Kiedyś moim ulubionym netlabelem było Con-v, ale po Con-vpilation (edit: przypomniałem sobie, że omawiałem ją tutaj) trochę się pogorszyło. O tej wytwórni też pisałem, jeśli ktoś się styka z nią po raz pierwszy to powinien sięgnąć głębiej, bo znajdzie tam prawdziwe skarby (Pablo Reche, Sehnaoui/Sehnaoui/Rodrigues, Russell+Sakada, Cheapmachines).
A z nowszych rzeczy to Michael Trommer.

Kolejny label, o którym pisałem i kolejny, który miał według mnie nieco słabszy okres. A po świetnym początku - składance (Dave Phillips, Violet, Jasenka, Matsutake), potem zbiorowi występów Drumma, Rylan i Joe Colley'a, to dało się silnie odczuć (cenne było to, że wychodzili poza zbiór typowych artystów netlabelowych [nieraz bardzo - Alva Noto sieciowo!?], ciągle to robią, ale w katalogu można spotkać też wszędzie obecne nazwiska). Dwie składanki hołdujące: Xenakisowi (wstyd, ale nie słuchałem) i Tarkowskiemu (dopiero ściągam).

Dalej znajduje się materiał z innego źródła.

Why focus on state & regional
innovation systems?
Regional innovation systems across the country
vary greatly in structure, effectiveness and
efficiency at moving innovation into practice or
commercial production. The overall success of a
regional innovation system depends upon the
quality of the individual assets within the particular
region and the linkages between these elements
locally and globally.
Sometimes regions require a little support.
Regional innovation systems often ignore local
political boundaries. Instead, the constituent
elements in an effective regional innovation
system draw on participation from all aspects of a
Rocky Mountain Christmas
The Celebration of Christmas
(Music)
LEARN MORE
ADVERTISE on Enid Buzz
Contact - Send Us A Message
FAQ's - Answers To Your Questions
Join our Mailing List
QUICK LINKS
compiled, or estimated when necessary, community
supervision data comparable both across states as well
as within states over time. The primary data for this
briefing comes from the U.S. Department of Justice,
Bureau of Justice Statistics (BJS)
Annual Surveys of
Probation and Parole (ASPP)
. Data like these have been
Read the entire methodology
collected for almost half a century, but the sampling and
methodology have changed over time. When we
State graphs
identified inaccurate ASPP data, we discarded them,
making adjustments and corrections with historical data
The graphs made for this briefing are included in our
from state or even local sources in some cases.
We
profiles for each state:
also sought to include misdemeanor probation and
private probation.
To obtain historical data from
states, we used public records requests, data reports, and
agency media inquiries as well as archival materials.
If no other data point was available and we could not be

A, Tunguska 833-45 (czyli Kevina M. Krebsa) dobre, gęste, zaszumione, może niektóre pomysły na rytmy (ich prostota, wykładanie kawy na ławę) budzą moje wątpliwości.

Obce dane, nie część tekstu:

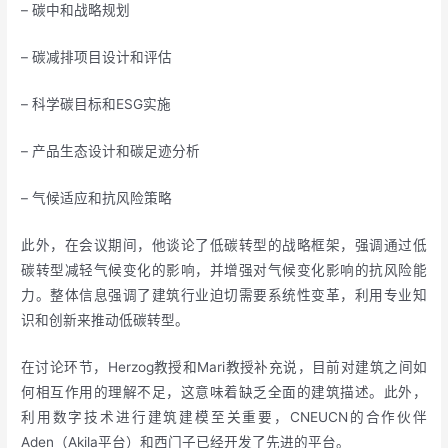
– 碳中和战略规划
– 碳减排项目设计和评估
– 科学碳目标和ESG实施
– 产品生态设计和碳足迹分析
– 气候适应和抗风险策略
此外，在会议期间，他谈论了低碳转型的战略框架，强调通过低
碳转型减轻气候变化的影响，并增强对气候变化影响的抗风险能
力。整体信息强调了建筑行业迫切需要系统性变革，利用专业知
识和创新来推动低碳转型。
在讨论环节，Herzog教授和Mari教授补充说，目前对建筑之间如
何相互作用的理解不足，这意味着缺乏全面的建筑描述。此外，
利用数字技术进行建筑建模至关重要，CNEUCN的合作伙伴
Aden（Akila平台）和西门子已经开发了先进的平台。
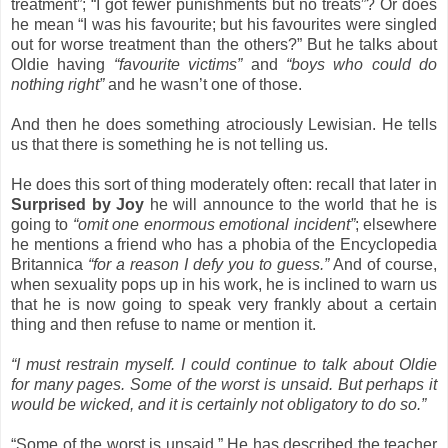
treatment”; “I got fewer punishments but no treats”? Or does
he mean “I was his favourite; but his favourites were singled
out for worse treatment than the others?” But he talks about
Oldie having
“favourite victims”
and
“boys who could do
nothing right”
and he wasn’t one of those.
And then he does something atrociously Lewisian. He tells
us that there is something he is not telling us.
He does this sort of thing moderately often: recall that later in
Surprised by Joy
he will announce to the world that he is
going to
“omit one enormous emotional incident”
; elsewhere
he mentions a friend who has a phobia of the Encyclopedia
Britannica
“for a reason I defy you to guess.”
And of course,
when sexuality pops up in his work, he is inclined to warn us
that he is now going to speak very frankly about a certain
thing and then refuse to name or mention it.
“I must restrain myself. I could continue to talk about Oldie
for many pages. Some of the worst is unsaid. But perhaps it
would be wicked, and it is certainly not obligatory to do so.”
“Some of the worst is unsaid.” He has described the teacher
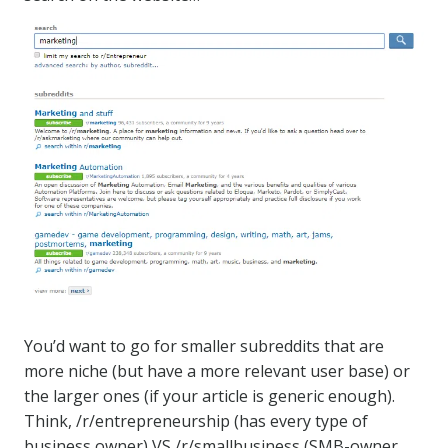
You’d want to go for smaller subreddits that are
more niche (but have a more relevant user base) or
the larger ones (if your article is generic enough).
Think, /r/entrepreneurship (has every type of
business owner) VS /r/smallbusiness (SMB-owner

Niezupełnie odkrycie, bo wiedziałem o istnieniu Crónicastera, ale pierwszą rzeczą jaką ściągnąłem jest live Pure'a z tegorocznego Club Transmediale. Musiałbym dobrze poszperać w pamięci, żeby być pewnym, ale może jest to pierwszy przypadek, gdy słucham oficjalnie wydanego nagrania z koncertu, na którym byłem obecny. Przypominam sobie, jak leżałem na pufie i zapadałem się w nawarstwiające się dźwięki, które choć nieostre nie ześlizgiwały się po prostu po uszach, a jakoś w nie wkleszczały (bezboleśnie). Pamiętam jak przyjemnie mi było gdy znalazłem się w strefie między świadomym odbiorem rzeczy(wistości) a snem.

Na dawnym, linkowanym wyżej blogu wpisy dotyczące netlabeli tytułowane były "Nie wszystko co w sieci, to śmieci" i tutaj w przyszłości będę używał tej metki.